If truth be known, I didn't pass the arduous physical stamina test and I only completed a little less than one-half of Fire School. I didn't pass the stamina test because I never took it! During the first week of Fire School, I broke my big toe in two places plus a bone in my right foot playing pickup basketball during "break time". I was sent home in a lot of pain and ordered to keep my foot elevated for the next two weeks, at minimum. Since I was a recent college graduate, I was given a free pass on the stamina test (which makes no sense) and provided with reading material so I could pass the Fire School final exam.

I ended up going back to work before my doctors wanted and I didn't miss one fire that my crew was assigned to.
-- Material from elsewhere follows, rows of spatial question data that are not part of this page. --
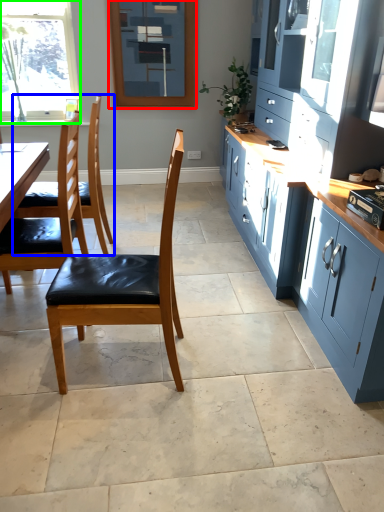
Question: Which is nearer to the window screen (highlighted by a red box)? chair (highlighted by a blue box) or window (highlighted by a green box).

Choices:
 (A) chair
 (B) window

Answer: (B)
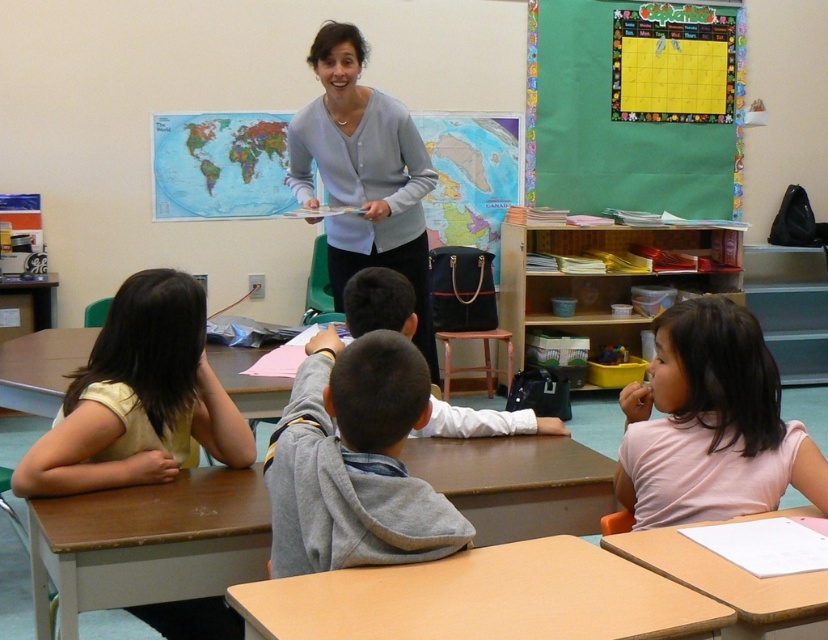
Can you confirm if light brown wooden table at center is smaller than gray fleece hoodie at center?

Indeed, light brown wooden table at center has a smaller size compared to gray fleece hoodie at center.

Is light brown wooden table at center in front of gray fleece hoodie at center?

Yes, it is.

At what (x,y) coordinates should I click in order to perform the action: click on light brown wooden table at center. Please return your answer as a coordinate pair (x, y). Looking at the image, I should click on (484, 598).

Find the location of a particular element. The height and width of the screenshot is (640, 828). light brown wooden table at center is located at coordinates (484, 598).

Is light yellow fabric shirt at left closer to camera compared to wooden desk at center?

That is False.

Does point (181, 611) lie in front of point (704, 573)?

No, it is not.

Locate an element on the screen. This screenshot has width=828, height=640. light yellow fabric shirt at left is located at coordinates (138, 397).

Does light yellow fabric shirt at left appear over matte gray sweater at center?

No, light yellow fabric shirt at left is not above matte gray sweater at center.

Does light yellow fabric shirt at left have a lesser height compared to matte gray sweater at center?

Yes.

Which is behind, point (171, 461) or point (364, 221)?

The point (364, 221) is more distant.

This screenshot has width=828, height=640. Identify the location of light yellow fabric shirt at left. (138, 397).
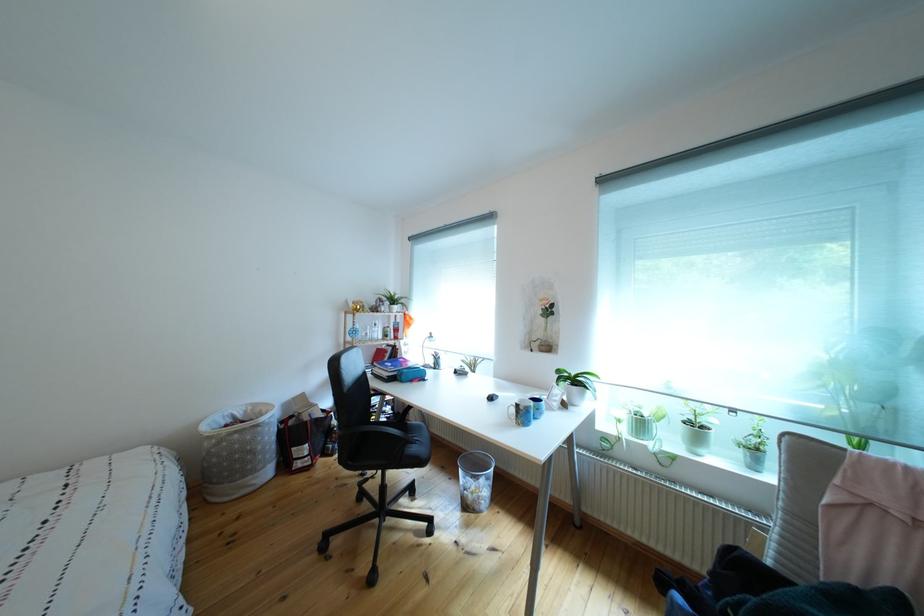
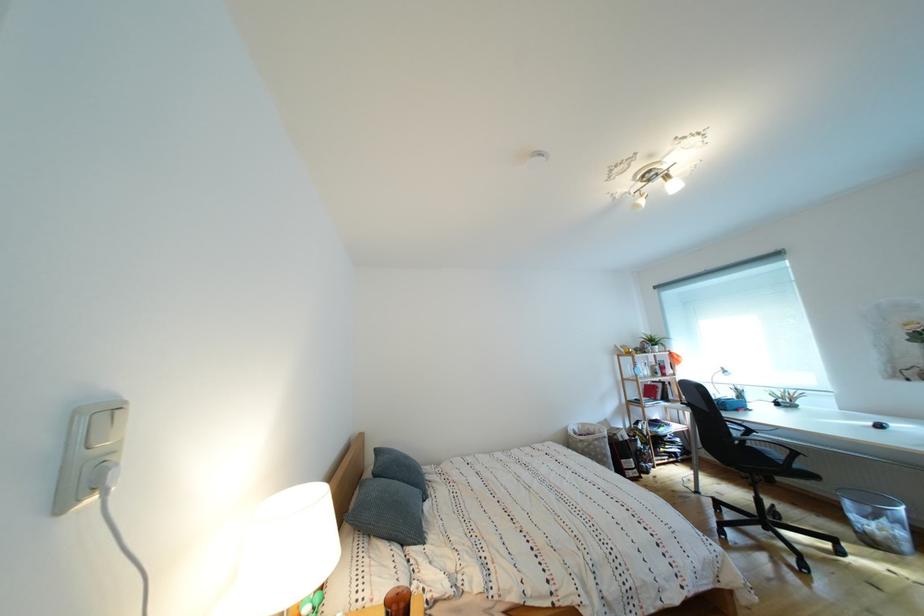
Where in the second image is the point corresponding to point (266, 411) from the first image?

(594, 430)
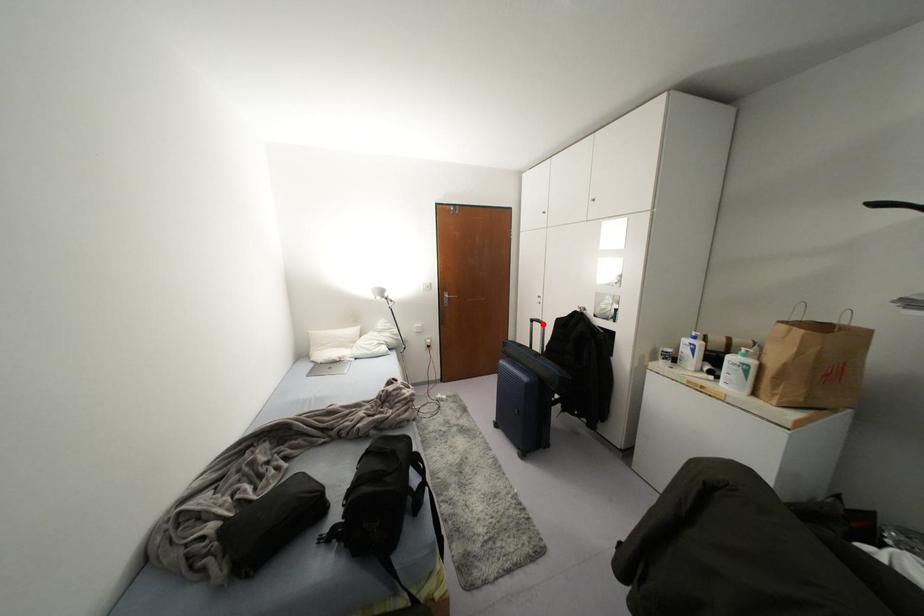
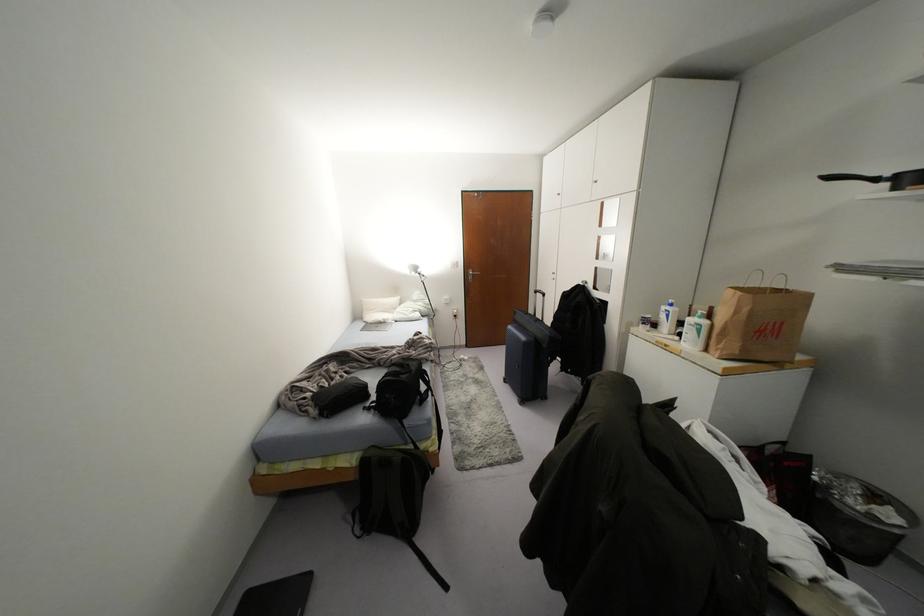
Where in the second image is the point corresponding to the highlighted location from the first image?

(542, 294)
In fact, the first major fire we were sent to entailed hiking up a mountain several miles with 80 pound packs. I accomplished this -- far slower that the rest of my crew -- on a partially healed broken foot!

Being a wildland firefighter has a romantic tinge to it, but let me tell you, it is little more than slightly glorified grunt work. Fire pay isn't half bad -- currently $25/hour -- but the work itself is mainly drudgery. More often than not, you're working to put out a small fire with little or no water. This entails digging up the fire and burying it beneath the soil hundreds and thousands of times over. Really. You turn the soil for hour upon hour, sometimes day after day.
"It's the worst yard work you've ever done, all day, times a thousand," said Neitzel. "They sleep outside on the line sometimes. No showers for weeks, very little change of clothes. ... You've got dirt in your nails, dirt in your ears, down your shirt, down your neck."
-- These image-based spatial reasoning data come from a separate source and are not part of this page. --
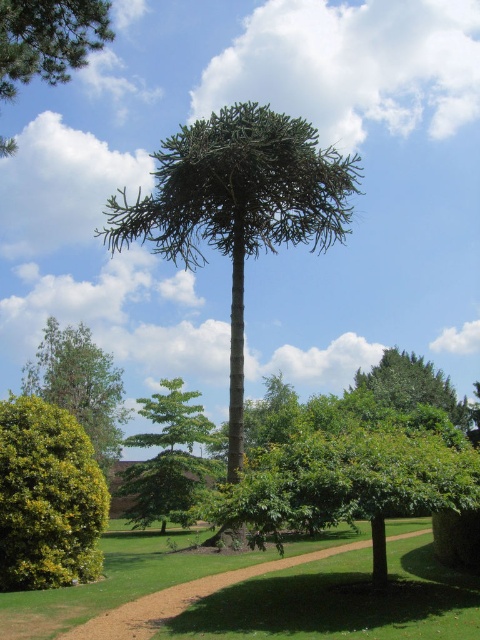
You are a landscape architect designing a garden layout. You have two trees to place in the garden. The green leafy tree at upper left and the green textured tree at upper center. Which tree should you choose if you want to fill a larger area in the garden?

The green textured tree at upper center should be chosen because it occupies more space than the green leafy tree at upper left.

You are standing in the outdoor scene and want to walk from the green leafy bush at lower left to the green textured tree at center. Which direction should you move?

You should move to the right to reach the green textured tree at center from the green leafy bush at lower left, as the tree is positioned to the right of the bush according to the scene description.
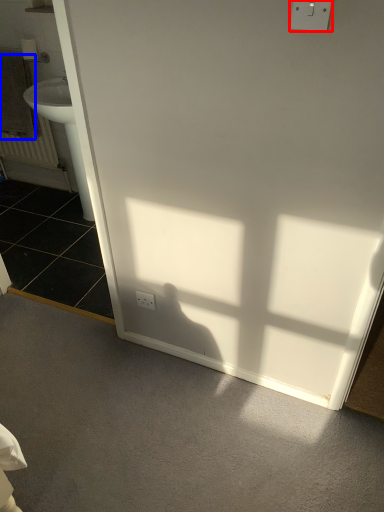
Question: Which of the following is the closest to the observer, electric outlet (highlighted by a red box) or towel/napkin (highlighted by a blue box)?

Choices:
 (A) electric outlet
 (B) towel/napkin

Answer: (A)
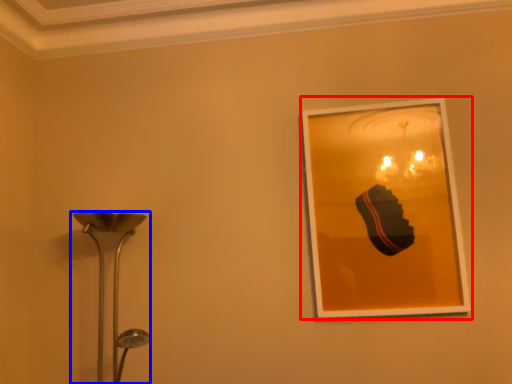
Question: Which of the following is the farthest to the observer, picture frame (highlighted by a red box) or lamp (highlighted by a blue box)?

Choices:
 (A) picture frame
 (B) lamp

Answer: (A)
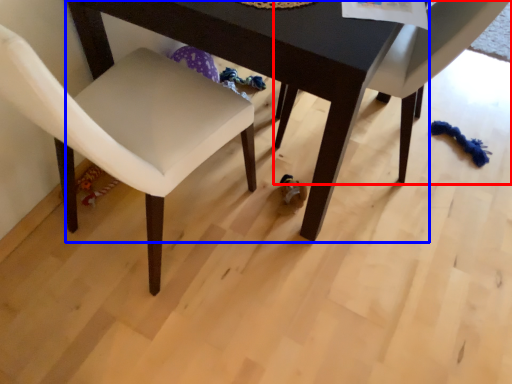
Question: Which object appears closest to the camera in this image, chair (highlighted by a red box) or table (highlighted by a blue box)?

Choices:
 (A) chair
 (B) table

Answer: (B)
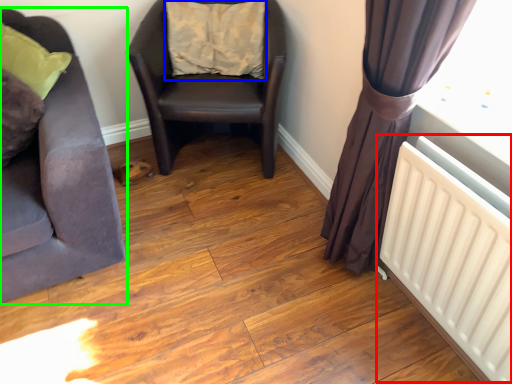
Question: Which object is positioned farthest from radiator (highlighted by a red box)? Select from pillow (highlighted by a blue box) and chair (highlighted by a green box).

Choices:
 (A) pillow
 (B) chair

Answer: (A)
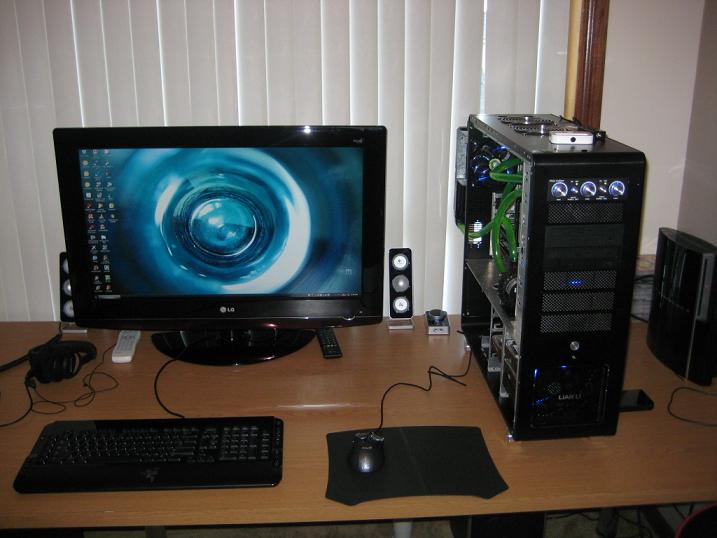
The height and width of the screenshot is (538, 717). What are the coordinates of `mouse` in the screenshot? It's located at (376, 451).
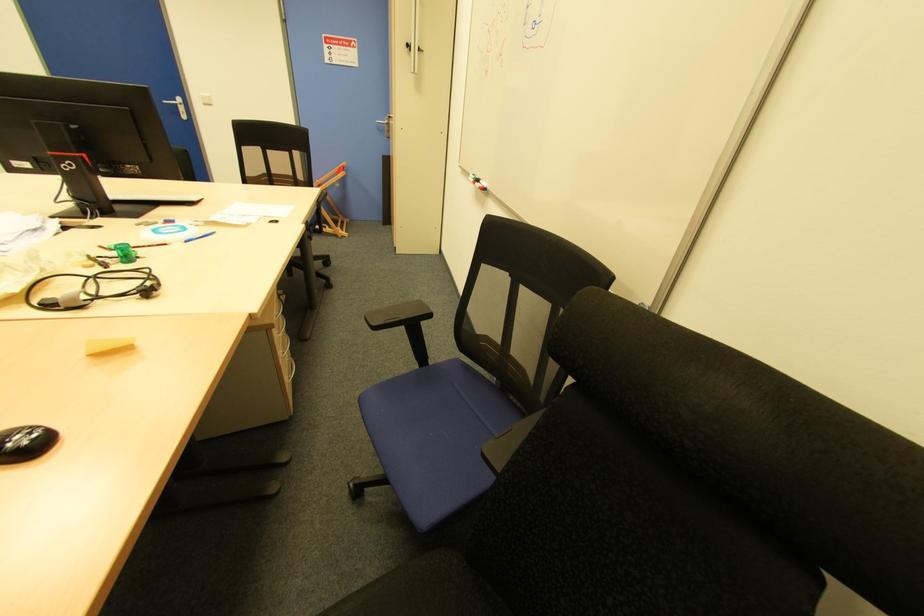
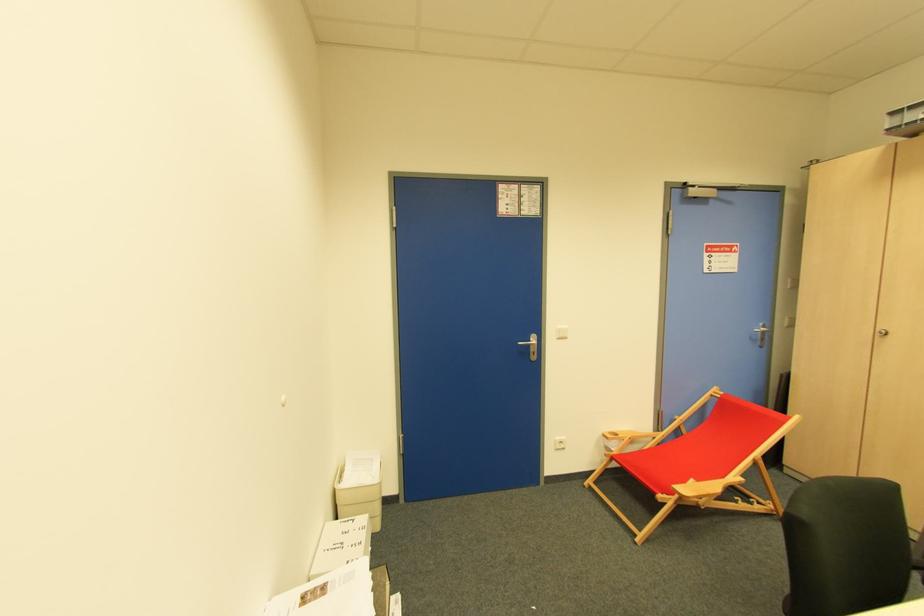
In the second image, find the point that corresponds to pixel 387 126 in the first image.

(763, 333)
"Hottest, deepest, nastiest," said Moore, who's been with the Pleasant Valley crew 16 years. "That's where we go."
These two firefighting veterans are not overstating it a bit! You sometimes get so dirty that it can take 4 or 5 showers just to remove the top layer of dirt, soot and smoke. It is the kind of job in which you breath, eat, piss and sleep dirt and, after a while, you don't even think about it because it is what it is.  If you happen to be a clean freak, you will be driven mad in short order.
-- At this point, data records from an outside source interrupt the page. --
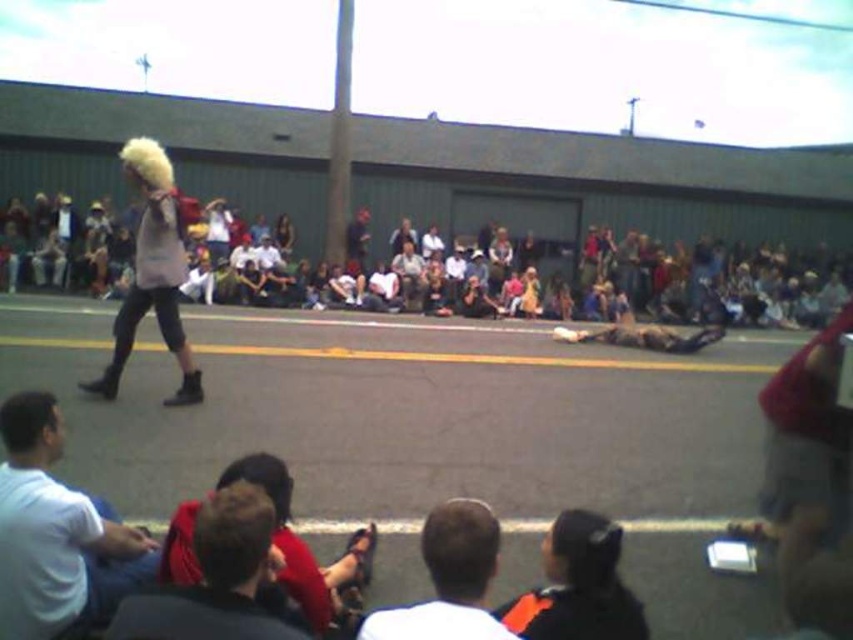
You are a photographer standing at the edge of the street scene. You want to take a photo of the fuzzy white wig at left without the white cotton shirt at lower left blocking it. Is this possible?

The white cotton shirt at lower left is in front of the fuzzy white wig at left, so it will block the view. Move to a position where the white cotton shirt at lower left is not between you and the fuzzy white wig at left to capture the wig without obstruction.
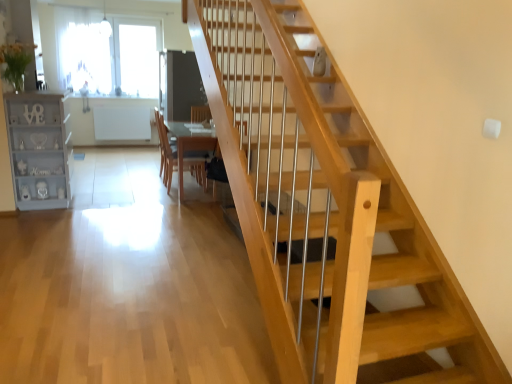
Question: Is wooden at center taller than transparent glass window at upper left?

Choices:
 (A) no
 (B) yes

Answer: (A)

Question: Considering the relative sizes of wooden at center and transparent glass window at upper left in the image provided, is wooden at center shorter than transparent glass window at upper left?

Choices:
 (A) yes
 (B) no

Answer: (A)

Question: Is wooden at center positioned behind transparent glass window at upper left?

Choices:
 (A) yes
 (B) no

Answer: (B)

Question: Is wooden at center aimed at transparent glass window at upper left?

Choices:
 (A) no
 (B) yes

Answer: (A)

Question: From the image's perspective, is wooden at center on transparent glass window at upper left?

Choices:
 (A) yes
 (B) no

Answer: (B)

Question: Does wooden at center contain transparent glass window at upper left?

Choices:
 (A) yes
 (B) no

Answer: (B)

Question: Is wooden at center at the back of light gray painted wood bookshelf at left?

Choices:
 (A) yes
 (B) no

Answer: (B)

Question: Does light gray painted wood bookshelf at left have a lesser width compared to wooden at center?

Choices:
 (A) yes
 (B) no

Answer: (B)

Question: Is light gray painted wood bookshelf at left at the right side of wooden at center?

Choices:
 (A) no
 (B) yes

Answer: (A)

Question: From a real-world perspective, is light gray painted wood bookshelf at left on top of wooden at center?

Choices:
 (A) yes
 (B) no

Answer: (A)

Question: Does light gray painted wood bookshelf at left have a smaller size compared to wooden at center?

Choices:
 (A) no
 (B) yes

Answer: (A)

Question: Does light gray painted wood bookshelf at left come in front of wooden at center?

Choices:
 (A) no
 (B) yes

Answer: (B)

Question: Is wooden at center closer to the viewer compared to light gray painted wood bookshelf at left?

Choices:
 (A) no
 (B) yes

Answer: (A)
The big question to be answered is: Why do people put their lives on the line like this? In my experience, for the most part, the members of my crew didn't view the situation in this manner at all. Yes, we knew it could be a dangerous job and that a few people through the years had lost their lives, but we were young and full of ourselves. It couldn't happen to us. We had received good training (not me so much) and we had an experienced crew boss. Besides, most of the fires we worked on were small and, while we understood ANY small fire can blow up, we weren't going to let that happen. Therefore, the danger was minimal.

A lot of people do this job for two reasons: 1) It can be an adrenal rush, at times and 2) The money's not half bad.

I got into it for the latter reason. I didn't have a job lined up after college and, when my dad called to say he could get me a job working with the US Forest Service out west, I jumped at the opportunity. I thought it would be great to work in the great outdoors before embarking on my career as a social worker. Of course, if I had known that I was signing up for semi-glorified grunt work, I would have stayed put in Arkansas!

While the work itself tended to be monotonous and arduous, the camaraderie and money WERE enticing. The moment the fire call goes out for your crew, you immediately shift to hazard pay which is substantially more than your base pay. You receive hazard pay in route and it doesn't stop until you return to your compound. In other words, you receive the big bucks while traveling, eating AND sleeping (though you don't get much of the latter). Some weeks I pulled down nearly $1000 and remember that this was back in 1979! I bet, in 2013, some of these crew members can pocket up to $2500 or more in a week!

Another bonus of being a male firefighter is that it seems to make some (not odd me, of course) a babe magnet. Some of my crewmates were never wanting for a date. All they had to say is "I'm a firefighter" and the gals crowded around and swooned. During our off hours, most of my mates hit the bar and party scene heavily. Me? I spent a good deal of my down time at the public library.